L'accroissement relatif de la population pour 10.000 habitants a été de 15 en 1912, tandis qu'il avait été de 18 en moyenne pendant la période 1901-1905, et de 7 seulement pendant la période 1906-1910.
Il avait fait place, en 1911, à une diminution de 9 pour 10.000 habitants.
En 1912, on a enregistré des excédents de naissances dans 56 départements, au lieu de 23 seulement en 1911.
L'électrocution des animaux en Amérique.
La ligue protectrice des animaux de Boston a fort à faire; en 1911, elle a dû recueillir 23.000 chats, 5.500 chiens, 175 chevaux, plus un grand nombre de lapins, d'écureuils et d'oiseaux.
Devant les frais que nécessiterait l'entretien de tous ces abandonnés, la ligue s'est donné pour mission de les faire mourir aussi doucement que possible. Elle a installé à cet effet un matériel d'électrocution qui permet à un seul homme de tuer 200 chats ou chiens en une heure. Il faut faire passer le courant pendant une minute pour électrocuter un chat; une demi-minute suffit pour un chien.
On détruit ainsi une moyenne de 2.500 animaux par mois.
La production du diamant dans l'Afrique australe.
Il y a quelques mois (avril 1913) nous donnions, d'après M. de Launay, l'évaluation de la production totale des diamants depuis l'origine de l'extraction, production dont la valeur se chiffrait par près de 5 milliards de francs. Examinons maintenant la valeur de la production actuelle des grandes mines de l'Afrique australe.
Les trois principales compagnies exploitantes sont: la de Beers, la Compagnie Premier et la Jagersfontein. Voici le montant de la production au cours des dernières années:
De Beers.
1906........... 2.214.000 carats.
1907........... 2.619.870
1908........... 1.859.130
1909........... 1.308.830
1910........... 2.255.830
Compagnie Premier.
1906........... 899.745
1907........... 1.889.987
1908........... 2.078.835
1909........... 1.872.136
1910........... 2.145.832
Jagersfontein.
1906........... 219.271
1907........... 265.330
1908........... 224.204
1909........... 338.580
A la mine Premier, où l'on travaille à ciel ouvert, le carat brut revient à 8 ou 9 francs; à la de Beers où l'exploitation se fait au moyen de galeries profondes, le prix dépasse 30 francs.

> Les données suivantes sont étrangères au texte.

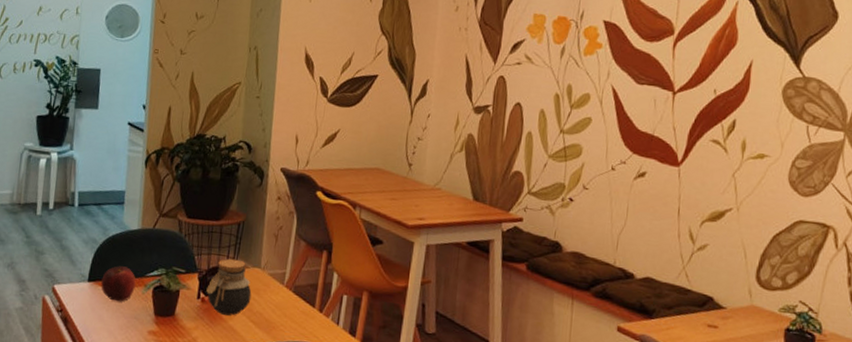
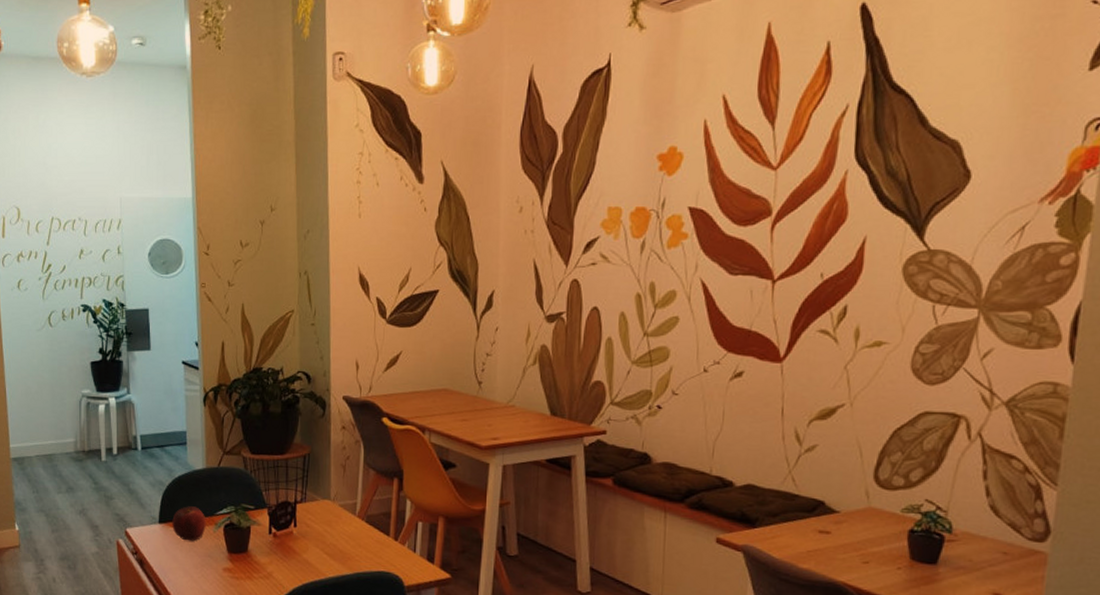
jar: present [206,258,252,316] -> none [277,492,324,549]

Les prix moyens de vente actuels sont, par carat brut:
Mine Premier........ 20 à 22 fr.
De Beers............ 50 à 55
Kimberley.......... 48 à 52
Jagersfontein....... 70 à 76
La Jagersfontein ne produit que des diamants de choix; la mine Premier produit du bord et du diamant de très belle qualité, ce qui donne un prix moyen très faible.
Le diamant perd à la taille environ moitié de son poids, mais sa valeur marchande devient quatre à six fois supérieure. On estime que le public achète, chaque année, pour 140 millions de francs de diamants bruts représentant pour plus de 600 millions de diamants taillés.
L'industrie diamantifère dans les mines du Cap occupe 5.000 blancs et 30.000 noirs; les salaires de ces derniers varient entre 40 et 80 francs par mois. Chaque tête de travailleur représente une production annuelle d'environ 30 grammes ou 150 carats de diamant, qui tiennent dans le creux de la main.
Lampe à incandescence parlante.
Faire parler une lampe à incandescence, c'est-à-dire l'employer comme récepteur téléphonique, est une expérience assez curieuse et facile à réaliser.
Si on envoie dans le filament de la lampe un courant microphonique, les variations d'intensité du courant provoquent des variations de température du filament qui, dès lors, entre en vibrations. Ces vibrations se communiquent à l'ampoule qui peut ainsi produire des sons. L'expérience réussit d'autant mieux que le filament est plus gros et que l'ampoule est plus mince, car les variations de température sont alors plus grandes et l'ampoule vibre plus facilement.
On n'obtient pas de résultats avec des lampes de 16 ou 32 bougies; mais on réussit l'expérience avec une lampe Osram de 100 bougies, et mieux encore avec des lampes de 500 à 1.000 bougies, ou autres lampes ayant des ampoules très minces.
On «connexe» la lampe parlante et le microphone selon la technique ordinaire, en intercalant une bobine d'induction pour empêcher le courant du microphone de pénétrer dans le circuit d'alimentation de la lampe.